TRX Rip Trainer Day 4

It looks simple, in reality it’s GENIUS!

First of all, what is the Rip Trainer? Well, it consists of a resistance cord attached to a pole. You get a workout DVD and guide and a door anchor which works really well. If you have a door (or a tree or a banister) you have a fix point.  In summer and fall we will use the TRX Rip Trainer in our garage, but during the winter we will bring it into the house where there is HEAT! We can easily move our training are to any room with a door and adequate space for moving.

Our first step was to watch the DVD included in the purchase. We buy a lot of fitness and sports equipment. Too often the DVD training is less than stellar.

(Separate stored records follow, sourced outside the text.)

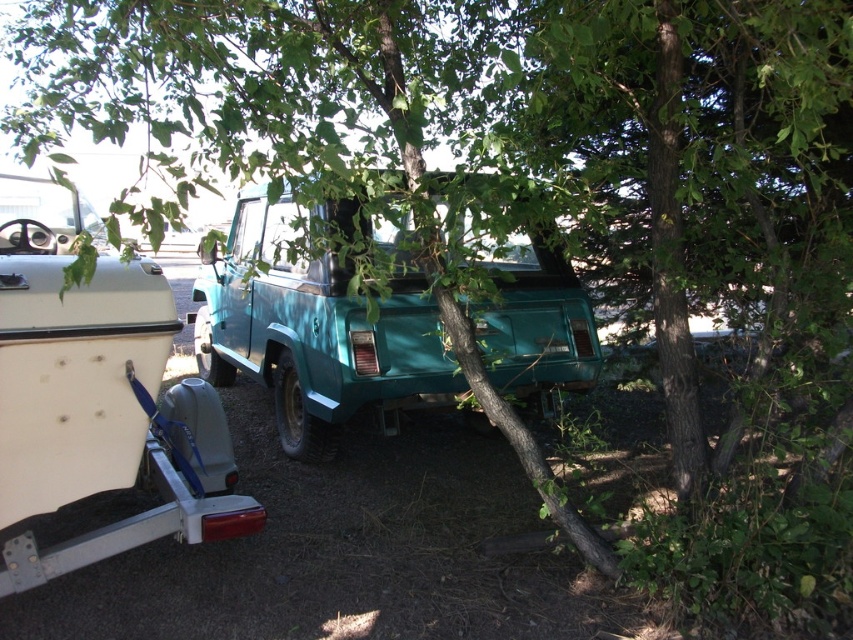
Can you confirm if teal matte pickup truck at left is positioned to the left of teal matte pickup truck at center?

Correct, you'll find teal matte pickup truck at left to the left of teal matte pickup truck at center.

Is teal matte pickup truck at left closer to camera compared to teal matte pickup truck at center?

Yes, teal matte pickup truck at left is in front of teal matte pickup truck at center.

Image resolution: width=853 pixels, height=640 pixels. What do you see at coordinates (96, 396) in the screenshot?
I see `teal matte pickup truck at left` at bounding box center [96, 396].

In order to click on teal matte pickup truck at left in this screenshot , I will do `click(96, 396)`.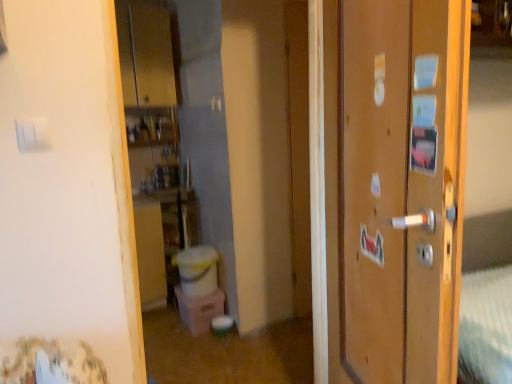
What is the approximate height of white plastic light switch at upper left?

3.74 inches.

The image size is (512, 384). I want to click on white plastic light switch at upper left, so click(x=33, y=134).

What do you see at coordinates (33, 134) in the screenshot? I see `white plastic light switch at upper left` at bounding box center [33, 134].

Measure the distance between point (413, 74) and camera.

Point (413, 74) and camera are 37.24 inches apart from each other.

Find the location of a particular element. The width and height of the screenshot is (512, 384). wooden door at right is located at coordinates (395, 187).

What do you see at coordinates (395, 187) in the screenshot? I see `wooden door at right` at bounding box center [395, 187].

Image resolution: width=512 pixels, height=384 pixels. I want to click on white plastic light switch at upper left, so click(33, 134).

Visually, is white plastic light switch at upper left positioned to the left or to the right of wooden door at right?

white plastic light switch at upper left is positioned on wooden door at right's left side.

Who is more distant, white plastic light switch at upper left or wooden door at right?

Positioned behind is white plastic light switch at upper left.

Considering the points (23, 129) and (434, 310), which point is in front, point (23, 129) or point (434, 310)?

The point (434, 310) is more forward.

From the image's perspective, which one is positioned lower, white plastic light switch at upper left or wooden door at right?

wooden door at right is shown below in the image.

From a real-world perspective, relative to wooden door at right, is white plastic light switch at upper left vertically above or below?

In terms of real-world spatial position, white plastic light switch at upper left is above wooden door at right.

Considering the sizes of objects white plastic light switch at upper left and wooden door at right in the image provided, who is thinner, white plastic light switch at upper left or wooden door at right?

Thinner between the two is white plastic light switch at upper left.

Does white plastic light switch at upper left have a lesser height compared to wooden door at right?

Correct, white plastic light switch at upper left is not as tall as wooden door at right.

In terms of size, does white plastic light switch at upper left appear bigger or smaller than wooden door at right?

Considering their sizes, white plastic light switch at upper left takes up less space than wooden door at right.

Is white plastic light switch at upper left completely or partially outside of wooden door at right?

Indeed, white plastic light switch at upper left is completely outside wooden door at right.

Is white plastic light switch at upper left not close to wooden door at right?

No, white plastic light switch at upper left is in close proximity to wooden door at right.

Could you tell me if white plastic light switch at upper left is facing wooden door at right?

No, white plastic light switch at upper left is not aimed at wooden door at right.

Consider the image. What's the angular difference between white plastic light switch at upper left and wooden door at right's facing directions?

The angular difference between white plastic light switch at upper left and wooden door at right is 110 degrees.

Find the location of a particular element. The image size is (512, 384). door below the white plastic light switch at upper left (from the image's perspective) is located at coordinates (395, 187).

Between wooden door at right and white plastic light switch at upper left, which one appears on the left side from the viewer's perspective?

→ Positioned to the left is white plastic light switch at upper left.

Is the position of wooden door at right less distant than that of white plastic light switch at upper left?

Yes, wooden door at right is in front of white plastic light switch at upper left.

Is point (336, 166) in front of point (42, 119)?

No, it is not.

From the image's perspective, relative to white plastic light switch at upper left, is wooden door at right above or below?

wooden door at right is situated lower than white plastic light switch at upper left in the image.

From a real-world perspective, is wooden door at right located beneath white plastic light switch at upper left?

Yes.

Considering the sizes of objects wooden door at right and white plastic light switch at upper left in the image provided, who is wider, wooden door at right or white plastic light switch at upper left?

wooden door at right is wider.

Which of these two, wooden door at right or white plastic light switch at upper left, stands shorter?

white plastic light switch at upper left is shorter.

Considering the relative sizes of wooden door at right and white plastic light switch at upper left in the image provided, is wooden door at right bigger than white plastic light switch at upper left?

Indeed, wooden door at right has a larger size compared to white plastic light switch at upper left.

Could white plastic light switch at upper left be considered to be inside wooden door at right?

No.

Are wooden door at right and white plastic light switch at upper left far apart?

They are positioned close to each other.

Is wooden door at right facing towards white plastic light switch at upper left?

Yes, wooden door at right is turned towards white plastic light switch at upper left.

What's the angular difference between wooden door at right and white plastic light switch at upper left's facing directions?

110 degrees.

Identify the location of door in front of the white plastic light switch at upper left. The image size is (512, 384). (395, 187).

This screenshot has width=512, height=384. I want to click on light switch behind the wooden door at right, so click(33, 134).

This screenshot has width=512, height=384. Find the location of `door below the white plastic light switch at upper left (from a real-world perspective)`. door below the white plastic light switch at upper left (from a real-world perspective) is located at coordinates (395, 187).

We were 10 – star impressed with the professionalism and information shared by each of the experts in the DVD. While too many knee and shoulder surgeries have provide us with lots of insights on rehab and the physiology of the body, the careful explanation of how the spine works and why the TRX system provides movement challenges in many different planes of motion was enlightening. 

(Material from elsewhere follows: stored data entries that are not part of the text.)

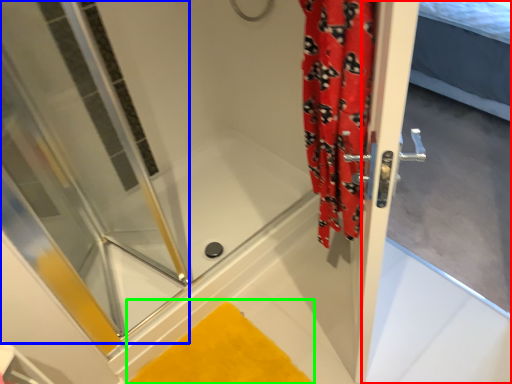
Question: Based on their relative distances, which object is nearer to screen door (highlighted by a red box)? Choose from shower door (highlighted by a blue box) and bath mat (highlighted by a green box).

Choices:
 (A) shower door
 (B) bath mat

Answer: (B)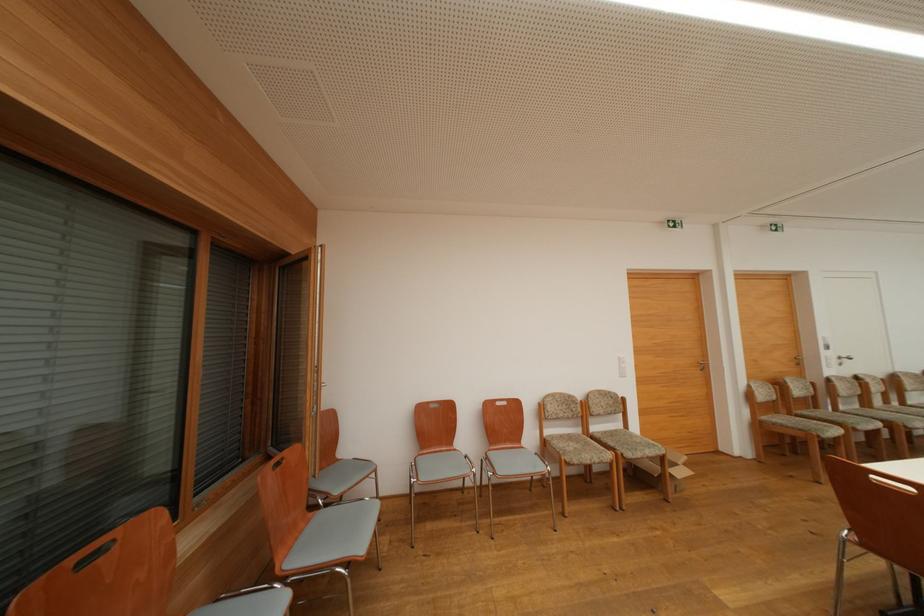
Where would you pull the silver window handle? Please return your answer as a coordinate pair (x, y).

(843, 359)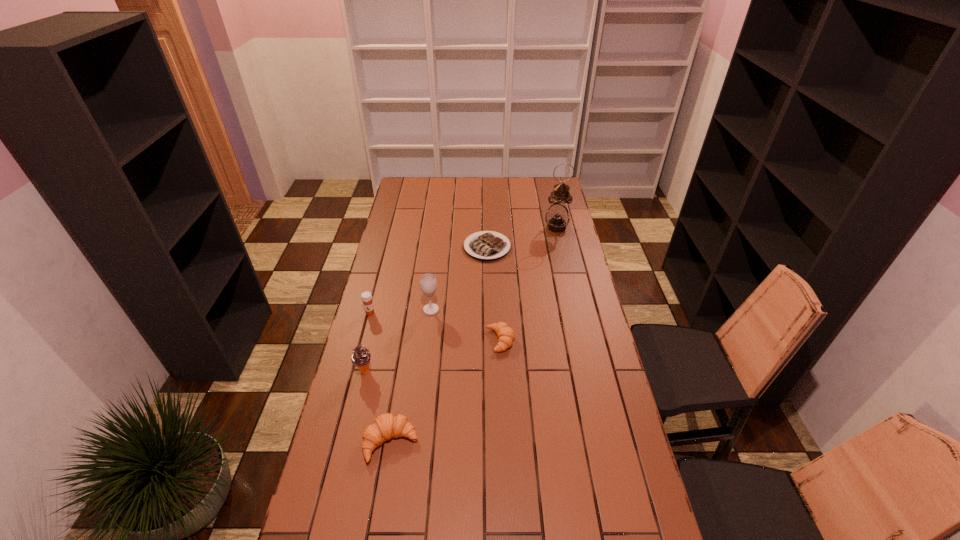
Identify the location of icecream situated at the left edge. (361, 358).

In order to click on object that is at the right edge in this screenshot , I will do `click(557, 217)`.

At what (x,y) coordinates should I click in order to perform the action: click on vacant region at the far edge. Please return your answer as a coordinate pair (x, y). Looking at the image, I should click on (432, 183).

This screenshot has width=960, height=540. Find the location of `vacant space at the left edge of the desktop`. vacant space at the left edge of the desktop is located at coordinates (397, 220).

I want to click on blank space at the right edge of the desktop, so click(x=554, y=247).

Locate an element on the screen. free region at the far right corner is located at coordinates (548, 187).

Where is `vacant area that lies between the farther crescent roll and the icecream`? vacant area that lies between the farther crescent roll and the icecream is located at coordinates (432, 356).

Identify the location of free space between the shortest object and the shorter crescent roll. (493, 294).

The height and width of the screenshot is (540, 960). Identify the location of free spot between the third tallest object and the sixth shortest object. (397, 341).

Image resolution: width=960 pixels, height=540 pixels. I want to click on free spot between the plate and the third shortest object, so click(439, 345).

It wasn’t long after watching the dvd that we set out to do the Beginner Workout. After the warm-up we did a few planks, a practice we like for controlled rotation using the entire body. Next we were ready for a session of producing rotation with the RIP Trainer. As Ed is returning to standup paddling after 5 months of shoulder rehab, mitigating the risk of future injury is a top priority. The expert guidance throughout the beginner workout was exactly the confidence-building we wanted.

This is certainly NOT to say that the beginner workout was easy-breezy. It’s incredible how versatile the workout intensity can be. Simply increasing the frequency of the movement or stepping further from the fixation point of the cord UPs the intensity. Both the spiral movement patterns and the unbalanced rotation of the force provided a controlled activity that worked the core and specific parts of the anatomy safely. As we are learning how complex even the easy to follow exercises are, we moved relatively slowly during our first session.

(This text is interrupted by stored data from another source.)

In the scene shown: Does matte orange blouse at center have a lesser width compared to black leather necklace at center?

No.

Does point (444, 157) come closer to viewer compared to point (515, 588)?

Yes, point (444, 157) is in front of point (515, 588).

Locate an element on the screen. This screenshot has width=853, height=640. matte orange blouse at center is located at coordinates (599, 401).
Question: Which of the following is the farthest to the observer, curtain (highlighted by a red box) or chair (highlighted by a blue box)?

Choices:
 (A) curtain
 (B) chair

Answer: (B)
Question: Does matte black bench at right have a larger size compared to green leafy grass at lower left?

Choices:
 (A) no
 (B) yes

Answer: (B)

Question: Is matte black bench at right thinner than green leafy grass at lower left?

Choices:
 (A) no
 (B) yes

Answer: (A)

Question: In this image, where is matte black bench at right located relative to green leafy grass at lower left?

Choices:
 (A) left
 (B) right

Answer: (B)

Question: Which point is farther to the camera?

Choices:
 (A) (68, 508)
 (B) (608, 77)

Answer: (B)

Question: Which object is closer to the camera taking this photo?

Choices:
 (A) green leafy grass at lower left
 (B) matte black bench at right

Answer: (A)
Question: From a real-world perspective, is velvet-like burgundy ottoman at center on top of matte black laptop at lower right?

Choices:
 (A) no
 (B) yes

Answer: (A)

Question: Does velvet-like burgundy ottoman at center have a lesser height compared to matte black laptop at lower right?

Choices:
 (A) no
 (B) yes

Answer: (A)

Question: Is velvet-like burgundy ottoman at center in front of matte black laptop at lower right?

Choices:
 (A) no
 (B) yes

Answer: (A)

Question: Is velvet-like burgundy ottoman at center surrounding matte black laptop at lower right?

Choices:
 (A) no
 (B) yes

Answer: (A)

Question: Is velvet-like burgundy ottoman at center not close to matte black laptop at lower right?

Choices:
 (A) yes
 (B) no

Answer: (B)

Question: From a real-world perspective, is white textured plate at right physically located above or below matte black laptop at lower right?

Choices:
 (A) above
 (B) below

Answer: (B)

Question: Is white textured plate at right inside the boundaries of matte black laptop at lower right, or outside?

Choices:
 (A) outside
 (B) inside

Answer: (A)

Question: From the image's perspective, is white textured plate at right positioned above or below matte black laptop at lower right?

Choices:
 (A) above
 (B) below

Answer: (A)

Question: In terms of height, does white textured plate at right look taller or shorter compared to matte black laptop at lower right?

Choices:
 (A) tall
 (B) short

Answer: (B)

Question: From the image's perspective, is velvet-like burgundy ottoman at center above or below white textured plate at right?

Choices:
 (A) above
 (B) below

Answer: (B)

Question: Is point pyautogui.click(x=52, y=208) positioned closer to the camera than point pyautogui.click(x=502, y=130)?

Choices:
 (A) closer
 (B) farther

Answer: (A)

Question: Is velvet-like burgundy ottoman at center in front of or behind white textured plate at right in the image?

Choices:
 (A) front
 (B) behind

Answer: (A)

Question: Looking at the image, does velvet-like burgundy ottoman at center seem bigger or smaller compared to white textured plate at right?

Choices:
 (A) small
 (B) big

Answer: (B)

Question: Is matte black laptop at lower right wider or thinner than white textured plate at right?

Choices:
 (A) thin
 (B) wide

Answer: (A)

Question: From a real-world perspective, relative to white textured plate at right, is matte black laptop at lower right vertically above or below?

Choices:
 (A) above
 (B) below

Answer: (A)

As the weather is turning cooler here in Oregon we won’t be able to get into the water as often as we like. For me, simply standing on my board in bare feet is fun. I love to practice balancing on my Indo  board with its smaller roller. With the addition of the TRX RIP Trainer to our workout area I decided to try using the Gigante cushion with the Indo board as the platform for trying some of the TRX training moves. I am absolutely NOT a fan of sit-ups.

After a summer of paddling an hour or so 5 days a week I gained solid evidence of SUP as an ab exercise that delivers core strength and balance. What a foundation! In order not to lose that foundation during cooler months I decided to combine some moves. I fixed the TRX RIP Trainer a bit lower than usual (with the door connection, included). Standing in a stance with feet parallel on the Indo board on the Gigante cushion facing the door, I began to mimic paddle strokes. My lower hand was closest to the cord, on the low end of the “paddle.”  Slow and steady didn’t seem like much of a workout until the next day – wow! Quads and abs, even my lats were definitely worked! Be sure to do the same movements on each side for symmetry.

I have been following some great training suggestions on Suzie Cooney’s blog so I decided to quickly review some of her tips for using the TRX. If you search through the site you’ll find solid information and have the ability to connect for a custom session via Skype.